Selection:
=-=-=-=-=
Francesco Aprile (1657 in Carona – 1710 in Turin), was an Italian sculptor and stucco artist, born in what is now Switzerland, and mainly active in Turin, the Duchy of Savoy, but also Rome.

Francesco and his brother Alessandro trained under the sculptor Carlo Alessandro. In 1690, he labored in the Sindone Chapel with Paolo Cortesi, in making the highly ornate marble pavement. Francesco's two sons: Francesco Junior (born 1688) and Giuseppe (born 1694) also became sculptors.

In 1691, he participated in the decoration of the chapel for the Blessed Amadeus IX, Duke of Savoy in the Vercelli Cathedral, based on designs by Michelangelo Garove of Bissone. Alongside Secondo Casella and Francesco Piazzoli he was called to redecorated the rooms of the future Queen Anne Marie d'Orléans. He built furniture of marble for the display of plates inherited by the future Queen. In 1694, he built the balustrade for the main altar of the church of the Santissima Trinità in via Dora Grossa. In Turin in 1709, he signs a contract to build the main altar for the church of the Holy Spirit in Carignano; the altar holds an altarpiece painted by Gerolamo Pesci.

References
Vera Comolli Mandracci, Luganensium Artistarum Universitas. L'archivio e i luoghi della Compagnia di Sant'Anna tra Lugano e Torino, Lugano 1992.
=-=-=-=-=
Records provided:
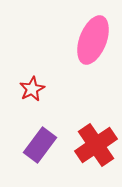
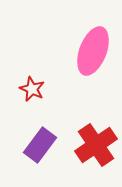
pink ellipse: moved 11 px down
red star: rotated 20 degrees counterclockwise
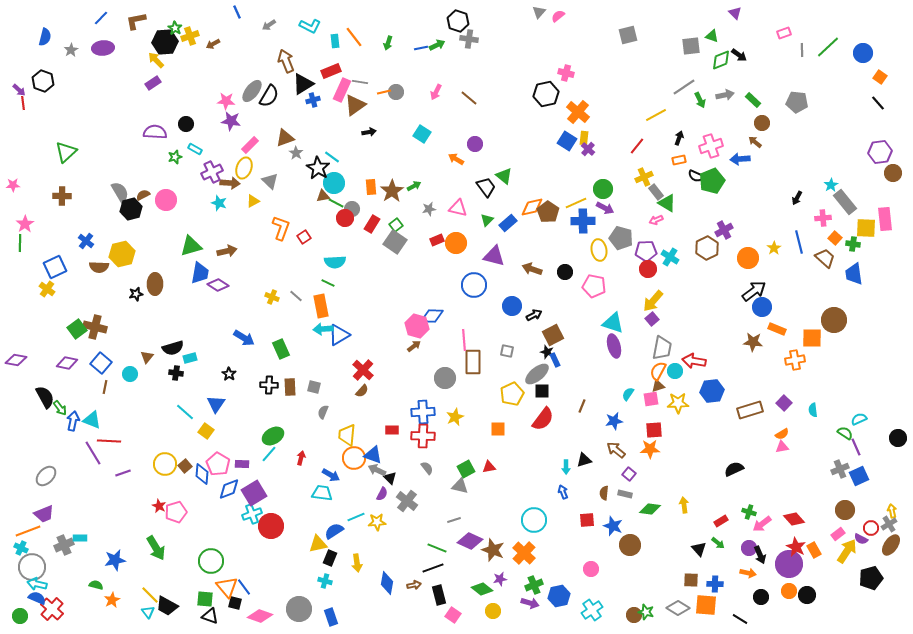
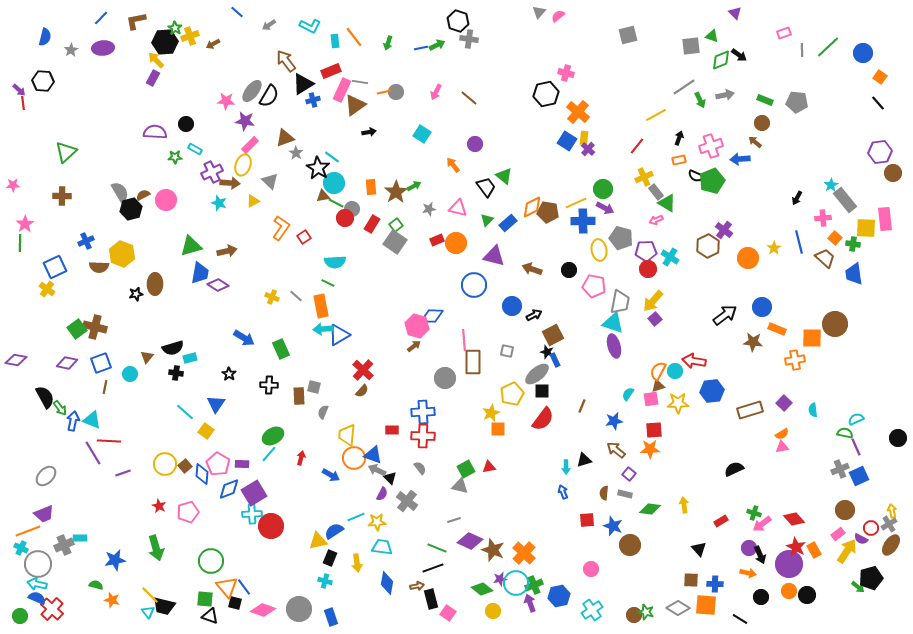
blue line at (237, 12): rotated 24 degrees counterclockwise
brown arrow at (286, 61): rotated 15 degrees counterclockwise
black hexagon at (43, 81): rotated 15 degrees counterclockwise
purple rectangle at (153, 83): moved 5 px up; rotated 28 degrees counterclockwise
green rectangle at (753, 100): moved 12 px right; rotated 21 degrees counterclockwise
purple star at (231, 121): moved 14 px right
green star at (175, 157): rotated 16 degrees clockwise
orange arrow at (456, 159): moved 3 px left, 6 px down; rotated 21 degrees clockwise
yellow ellipse at (244, 168): moved 1 px left, 3 px up
brown star at (392, 191): moved 4 px right, 1 px down
gray rectangle at (845, 202): moved 2 px up
orange diamond at (532, 207): rotated 15 degrees counterclockwise
brown pentagon at (548, 212): rotated 25 degrees counterclockwise
orange L-shape at (281, 228): rotated 15 degrees clockwise
purple cross at (724, 230): rotated 24 degrees counterclockwise
blue cross at (86, 241): rotated 28 degrees clockwise
brown hexagon at (707, 248): moved 1 px right, 2 px up
yellow hexagon at (122, 254): rotated 25 degrees counterclockwise
black circle at (565, 272): moved 4 px right, 2 px up
black arrow at (754, 291): moved 29 px left, 24 px down
purple square at (652, 319): moved 3 px right
brown circle at (834, 320): moved 1 px right, 4 px down
gray trapezoid at (662, 348): moved 42 px left, 46 px up
blue square at (101, 363): rotated 30 degrees clockwise
brown rectangle at (290, 387): moved 9 px right, 9 px down
yellow star at (455, 417): moved 36 px right, 4 px up
cyan semicircle at (859, 419): moved 3 px left
green semicircle at (845, 433): rotated 21 degrees counterclockwise
gray semicircle at (427, 468): moved 7 px left
cyan trapezoid at (322, 493): moved 60 px right, 54 px down
pink pentagon at (176, 512): moved 12 px right
green cross at (749, 512): moved 5 px right, 1 px down
cyan cross at (252, 514): rotated 18 degrees clockwise
cyan circle at (534, 520): moved 18 px left, 63 px down
green arrow at (718, 543): moved 140 px right, 44 px down
yellow triangle at (318, 544): moved 3 px up
green arrow at (156, 548): rotated 15 degrees clockwise
gray circle at (32, 567): moved 6 px right, 3 px up
brown arrow at (414, 585): moved 3 px right, 1 px down
black rectangle at (439, 595): moved 8 px left, 4 px down
orange star at (112, 600): rotated 28 degrees counterclockwise
purple arrow at (530, 603): rotated 126 degrees counterclockwise
black trapezoid at (167, 606): moved 3 px left; rotated 15 degrees counterclockwise
pink square at (453, 615): moved 5 px left, 2 px up
pink diamond at (260, 616): moved 3 px right, 6 px up
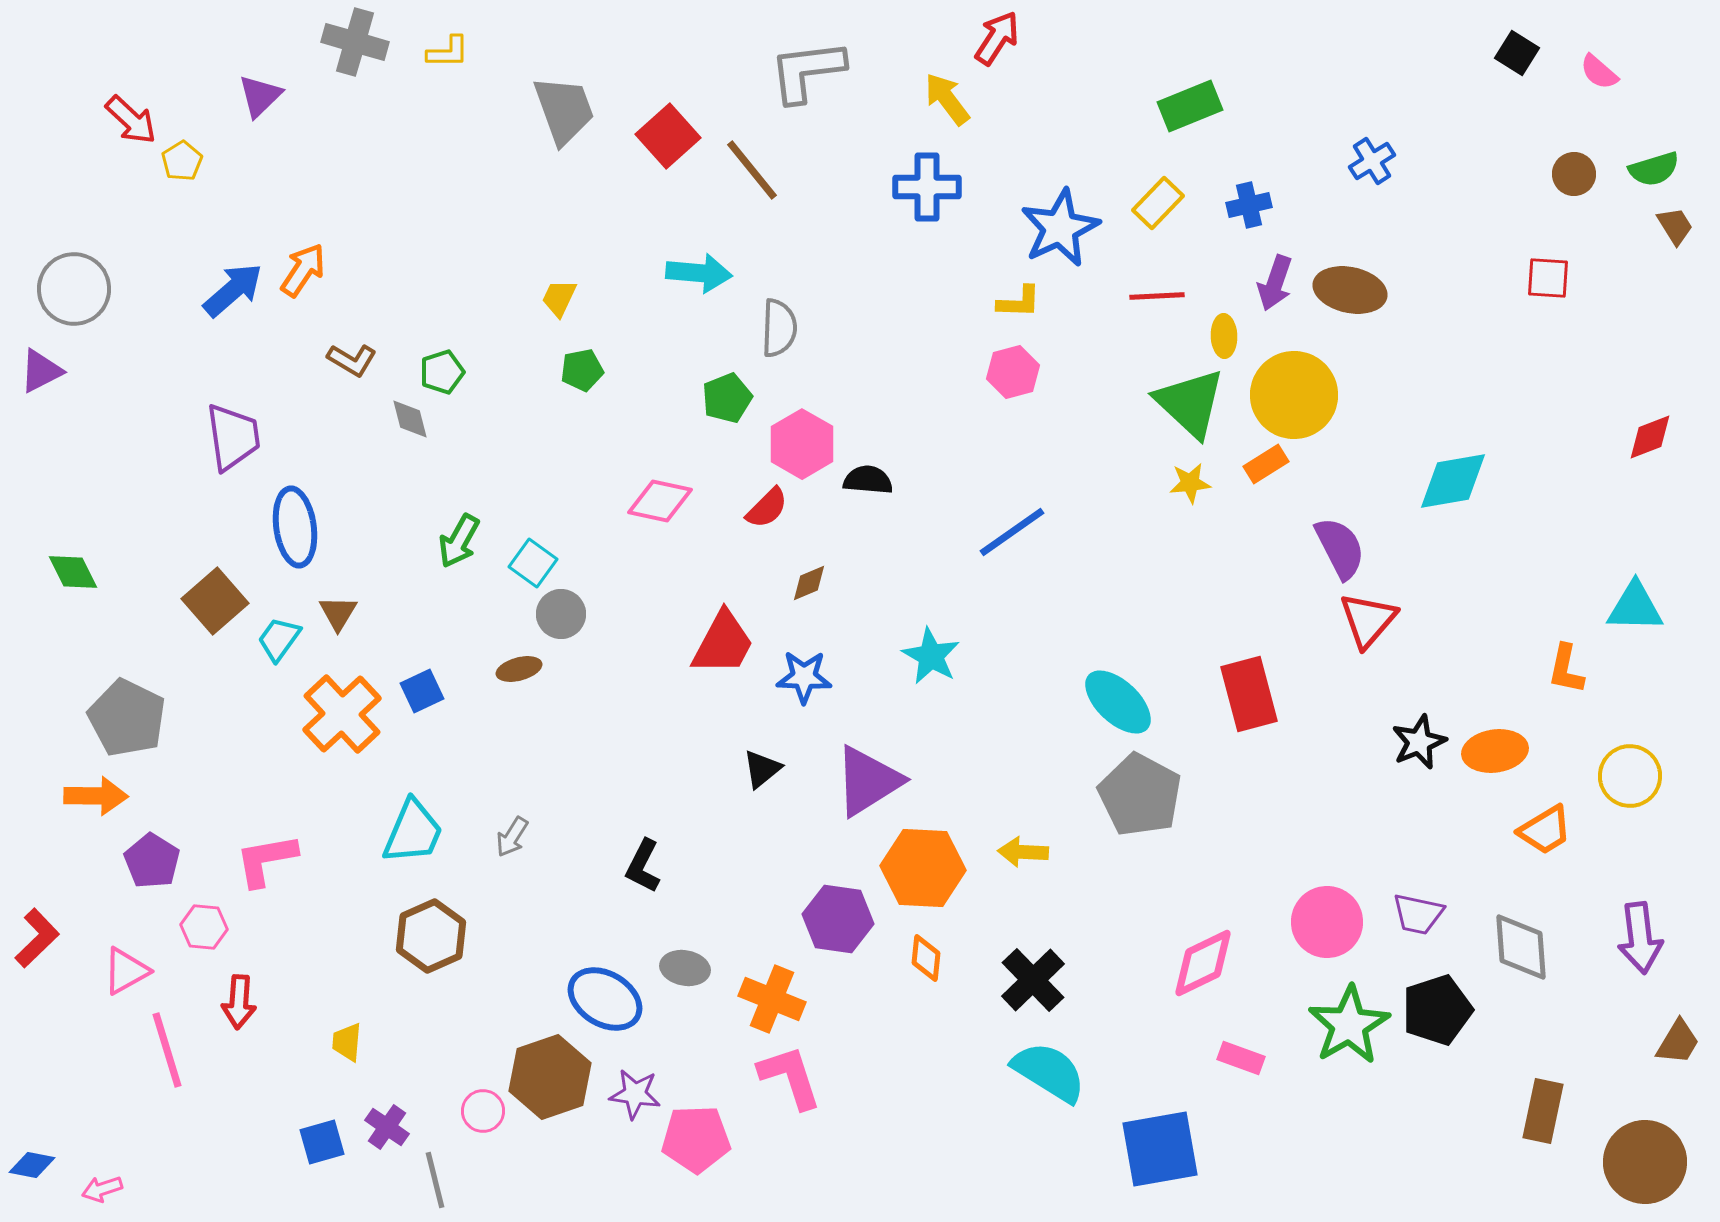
=-=-=-=-=
Exercise instructions:
1. Answer the following questions using the biography of Francesco Aprile.
(a) Under which sculptor did Francesco and his brother Alessandro train?
(b) In what year did he build the balustrade for the main altar of the church of the Santissima Trinità?
(c) Who painted the altarpiece held by the main altar of the church of the Holy Spirit in Carignano?
2. Carry on the biography of Francesco Aprile from the point at which it ends.
The listing was drawn from a separate source and bears no relation to the preceding text.

Answers to the exercises:
1.
(a) Carlo Alessandro
(b) 1694
(c) Gerolamo Pesci

2.
Maria Vittoria Cattaneo, Nadia Ostorero, L'archivio della Compagnia di Sant'Anna dei Luganesi in Torino. Una fonte documentaria per lo studio dei cantieri e delle maestranze per architettura e decorazione nel Piemonte sabaudo, Turin 2006.
Andrea Spiriti, Artisti e architetti svizzeri a Torino. Le ragioni della continuità, in Giorgio Mollisi (a cura di), Svizzeri a Torino nella storia, nell'arte, nella cultura, nell'economia dal Cinquecento ad oggi, «Arte&Storia», year 11, number 52, October 2011, Edizioni Ticino Management, Lugano 2011, 56–65.
Laura Facchin, Gli Aprile di Carona. Una presenza secolare nello Stato sabaudo, in Giorgio Mollisi (a cura di), Svizzeri a Roma nella storia, nell'arte, nella cultura, nell'economia dal Cinquecento ad oggi, «Arte&Storia», year 11, number 52, October 2011, Edizioni Ticino Management, Lugano 2011, 212–225.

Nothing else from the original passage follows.